··· Input for this task ···
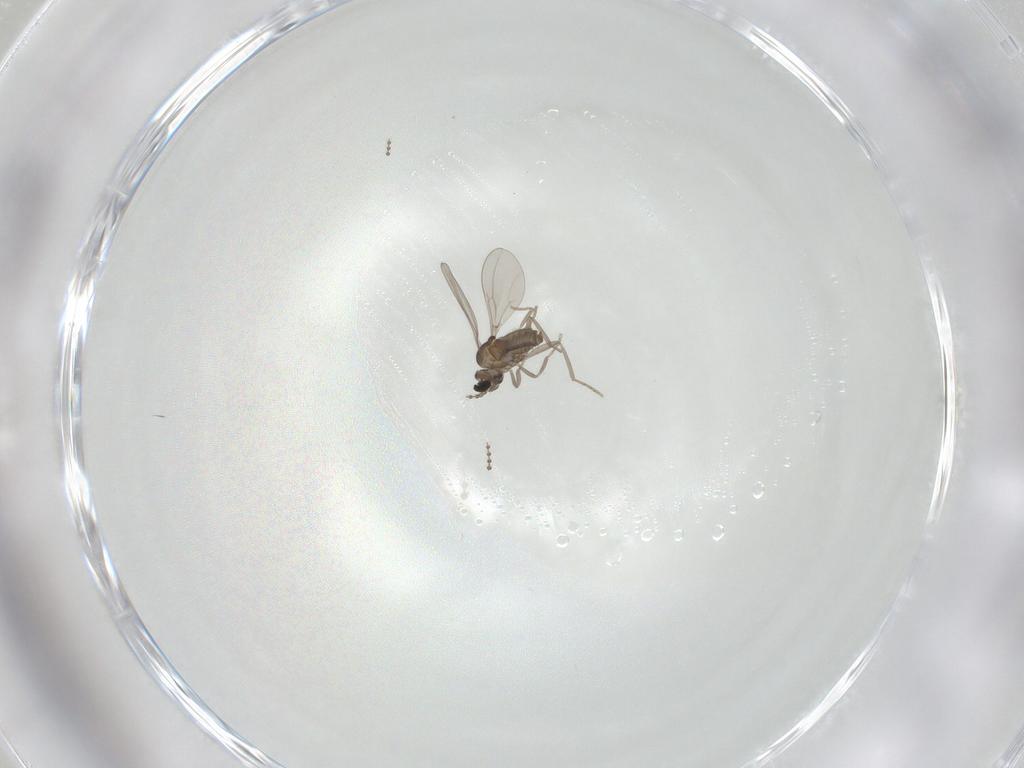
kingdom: Animalia
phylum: Arthropoda
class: Insecta
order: Diptera
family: Cecidomyiidae
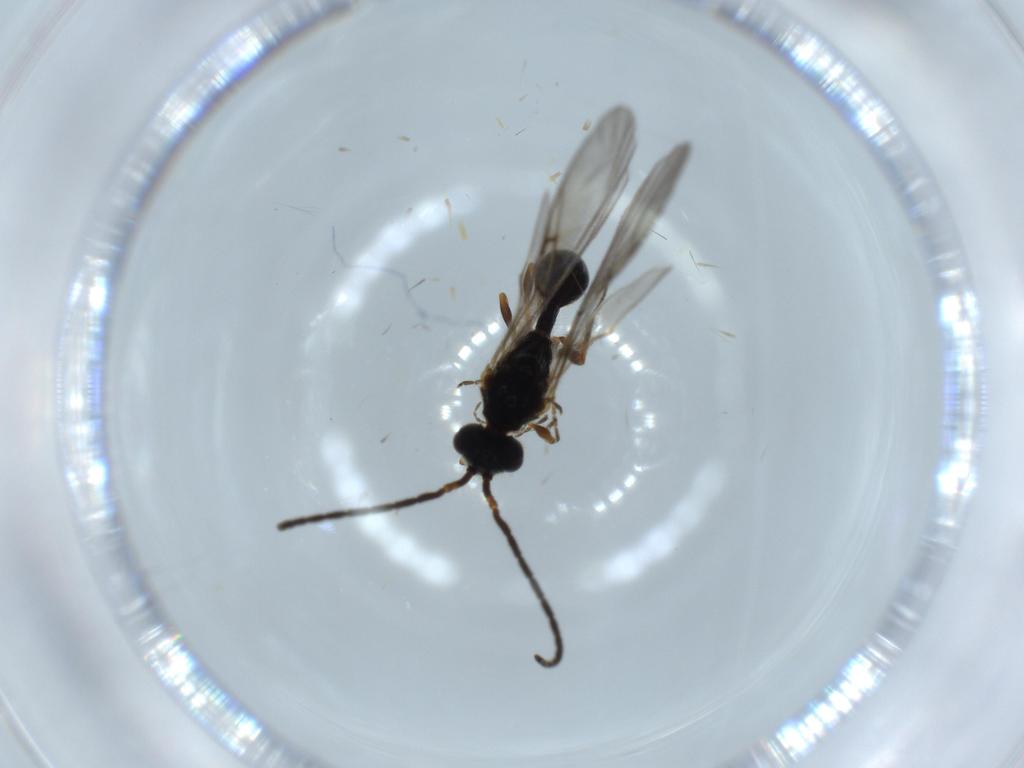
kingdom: Animalia
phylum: Arthropoda
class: Insecta
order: Hymenoptera
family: Diapriidae
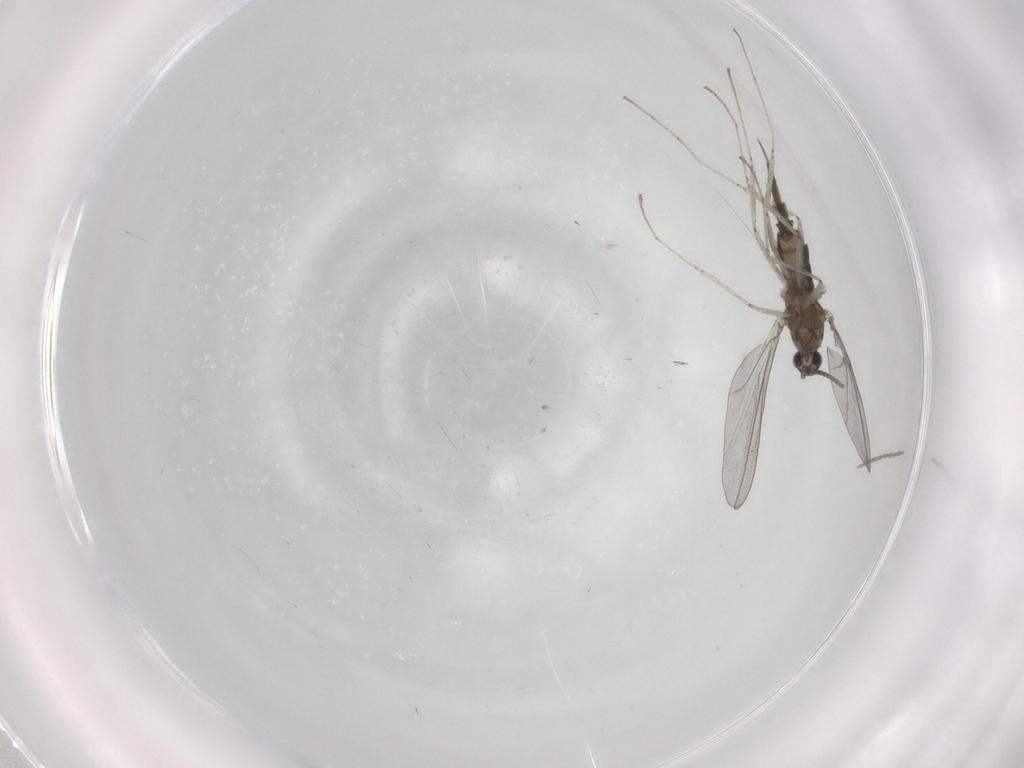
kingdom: Animalia
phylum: Arthropoda
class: Insecta
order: Diptera
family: Cecidomyiidae
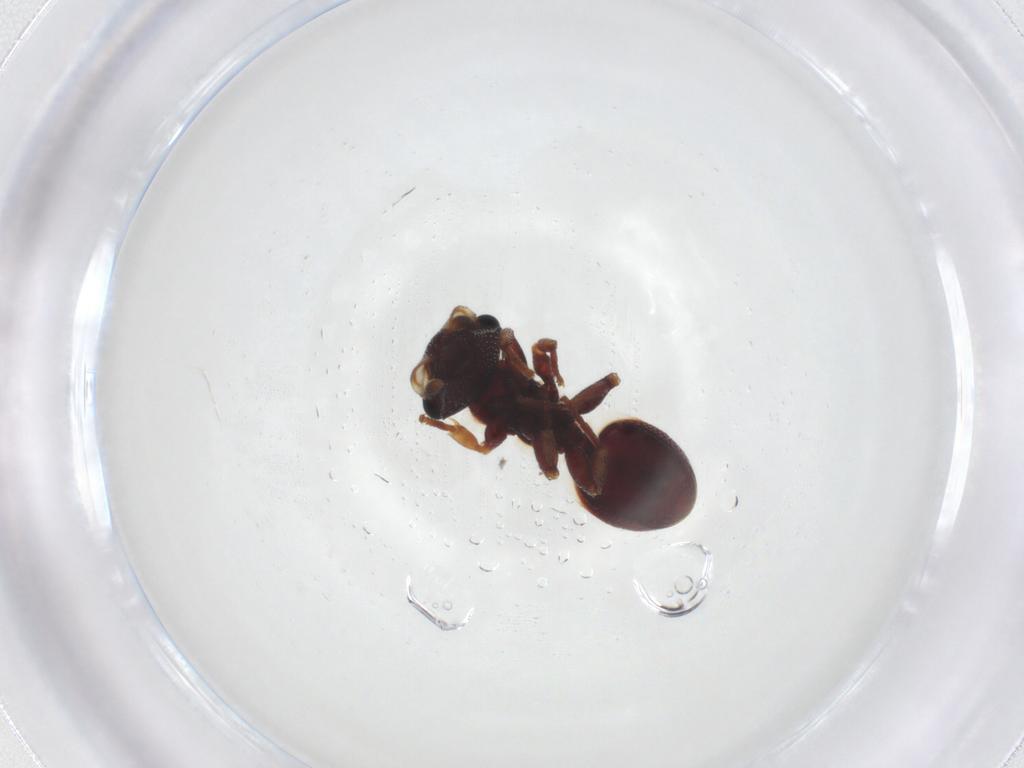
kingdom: Animalia
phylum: Arthropoda
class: Insecta
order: Hymenoptera
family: Formicidae
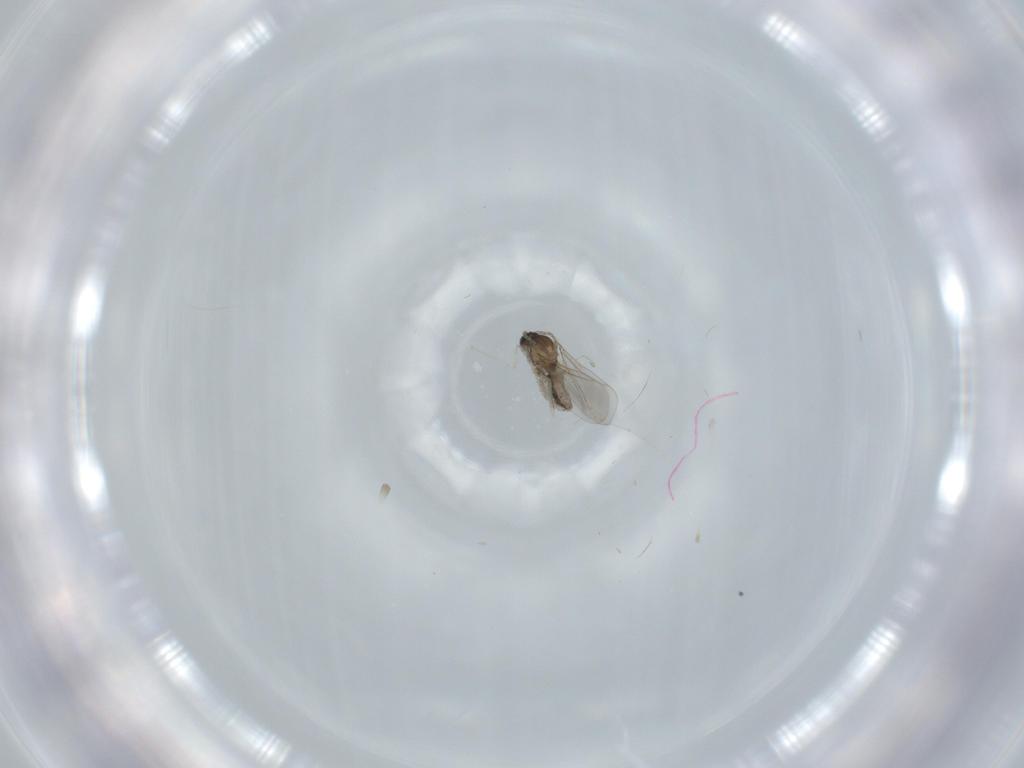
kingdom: Animalia
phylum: Arthropoda
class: Insecta
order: Diptera
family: Cecidomyiidae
···
**Given request**
Reproduce the text lines of all five entries above word for word, leaving out the pictures.

**Answer to this task**
kingdom: Animalia
phylum: Arthropoda
class: Insecta
order: Diptera
family: Cecidomyiidae
kingdom: Animalia
phylum: Arthropoda
class: Insecta
order: Hymenoptera
family: Diapriidae
kingdom: Animalia
phylum: Arthropoda
class: Insecta
order: Diptera
family: Cecidomyiidae
kingdom: Animalia
phylum: Arthropoda
class: Insecta
order: Hymenoptera
family: Formicidae
kingdom: Animalia
phylum: Arthropoda
class: Insecta
order: Diptera
family: Cecidomyiidae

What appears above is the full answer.